_İstenenler_.
**1)** Karar metnine göre davacı, davalı kurum tarafından hangi tarihte azledildiğini ileri sürmektedir?
**2)** Karar metnine göre davacının 04.04.2008 tarihinde tüm görevlerinden istifa etmesinin gerekçesini bir ile üç cümle arasında açıklayın.
**3)** Karar metninde davacının davalı kurumla arasındaki ilişkiye dayanak olarak gösterdiği belgelerin tamamını sıralayın.

13. Hukuk Dairesi 2015/30060 E. , 2018/820 K.
"İçtihat Metni"
MAHKEMESİ :Asliye Hukuk Mahkemesi
Taraflar arasındaki tazminat davasının yapılan yargılaması sonunda ilamda yazılı nedenlerden dolayı davanın reddine yönelik olarak verilen hükmün süresi içinde davacı avukatınca temyiz edilmesi üzerine dosya incelendi gereği konuşulup düşünüldü.
KARAR
Davacı, davalı kurum ile imzalanan avukatlık sözleşmesi ve düzenlenen vekaletname gereğince kısmi zamanlı avukat olarak dava dosyalarını takip ettiğini, yine icra işlerinin takibi için ayrı bir avukatlık sözleşmesi imzalayarak icra işlerini takip ettiğini, imzalanan sözleşmeler ve yasa gereğince görevini tam olarak yapmakta ve dosyaları gerektiği gibi takip etmekte iken 19.04.2007 tarihinde haksız olarak azledildiğini, talep edilmesine rağmen hak ettiği vekalet ücretlerinin ödenmediğini, davalı kurumun icra dosyalarını dağıtırken eşit davranmadığını, dosya vermeyerek sözleşmeyi fiilen askıya aldığını ve işlevsiz hale getirdiğini, takip için icra dosyası verilmesinin istenilmesine rağmen dosya tevzi edilmemesi nedeniyle 04.04.2008 tarihinde tüm görevlerinden haklı olarak istifa ettiğini ve hakettiği vekalet ücretlerinin ödenmediğini ileri sürerek vekalet ücreti alacağının tahsiline karar verilmesini istemiştir.

_Sağlanan Veriler_.
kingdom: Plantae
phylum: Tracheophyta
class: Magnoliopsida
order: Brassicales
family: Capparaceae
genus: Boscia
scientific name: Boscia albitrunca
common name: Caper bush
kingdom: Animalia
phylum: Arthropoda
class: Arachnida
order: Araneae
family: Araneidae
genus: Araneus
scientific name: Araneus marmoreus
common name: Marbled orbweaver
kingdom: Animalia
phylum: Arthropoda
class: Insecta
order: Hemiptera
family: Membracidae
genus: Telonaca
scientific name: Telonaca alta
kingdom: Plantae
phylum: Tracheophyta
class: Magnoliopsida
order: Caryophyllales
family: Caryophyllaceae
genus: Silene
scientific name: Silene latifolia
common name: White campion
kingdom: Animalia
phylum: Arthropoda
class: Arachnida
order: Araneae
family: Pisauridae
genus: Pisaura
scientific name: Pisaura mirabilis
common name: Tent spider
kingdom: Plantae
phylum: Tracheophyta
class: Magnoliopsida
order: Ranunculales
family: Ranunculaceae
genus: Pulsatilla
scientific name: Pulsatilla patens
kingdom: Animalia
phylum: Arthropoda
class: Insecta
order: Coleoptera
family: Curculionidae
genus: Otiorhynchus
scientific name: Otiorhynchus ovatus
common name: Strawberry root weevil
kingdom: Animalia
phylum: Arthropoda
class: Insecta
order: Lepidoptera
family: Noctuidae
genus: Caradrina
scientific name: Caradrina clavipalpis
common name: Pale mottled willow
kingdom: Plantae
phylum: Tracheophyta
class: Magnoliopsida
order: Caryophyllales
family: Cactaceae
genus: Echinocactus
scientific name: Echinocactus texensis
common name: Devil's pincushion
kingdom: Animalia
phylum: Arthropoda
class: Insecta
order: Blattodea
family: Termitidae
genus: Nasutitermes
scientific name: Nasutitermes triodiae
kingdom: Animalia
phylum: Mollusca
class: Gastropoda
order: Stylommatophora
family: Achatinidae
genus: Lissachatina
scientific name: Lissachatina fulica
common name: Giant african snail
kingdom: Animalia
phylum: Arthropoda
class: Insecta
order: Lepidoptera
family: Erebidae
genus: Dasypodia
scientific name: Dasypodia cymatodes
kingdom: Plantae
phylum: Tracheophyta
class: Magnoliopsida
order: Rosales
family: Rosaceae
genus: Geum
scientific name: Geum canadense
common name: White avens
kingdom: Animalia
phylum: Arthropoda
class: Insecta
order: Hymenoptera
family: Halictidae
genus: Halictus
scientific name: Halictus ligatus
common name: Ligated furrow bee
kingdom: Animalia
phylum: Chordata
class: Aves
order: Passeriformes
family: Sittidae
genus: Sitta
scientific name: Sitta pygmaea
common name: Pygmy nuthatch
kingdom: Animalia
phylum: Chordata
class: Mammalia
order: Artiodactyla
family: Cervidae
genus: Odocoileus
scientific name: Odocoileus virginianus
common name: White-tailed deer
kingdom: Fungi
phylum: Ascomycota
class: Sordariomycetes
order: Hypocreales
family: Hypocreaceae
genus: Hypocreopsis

_Yanıtlar_.
**1)** 19.04.2007

**2)** Davacı, takip etmek için icra dosyası verilmesini istemesine rağmen kendisine dosya tevzi edilmediğini ileri sürmektedir. Bu nedenle 04.04.2008 tarihinde tüm görevlerinden haklı olarak istifa ettiğini belirtmektedir.

**3)**
- Davalı kurum ile imzalanan avukatlık sözleşmesi
- Düzenlenen vekaletname
- İcra işlerinin takibi için imzalanan ayrı avukatlık sözleşmesi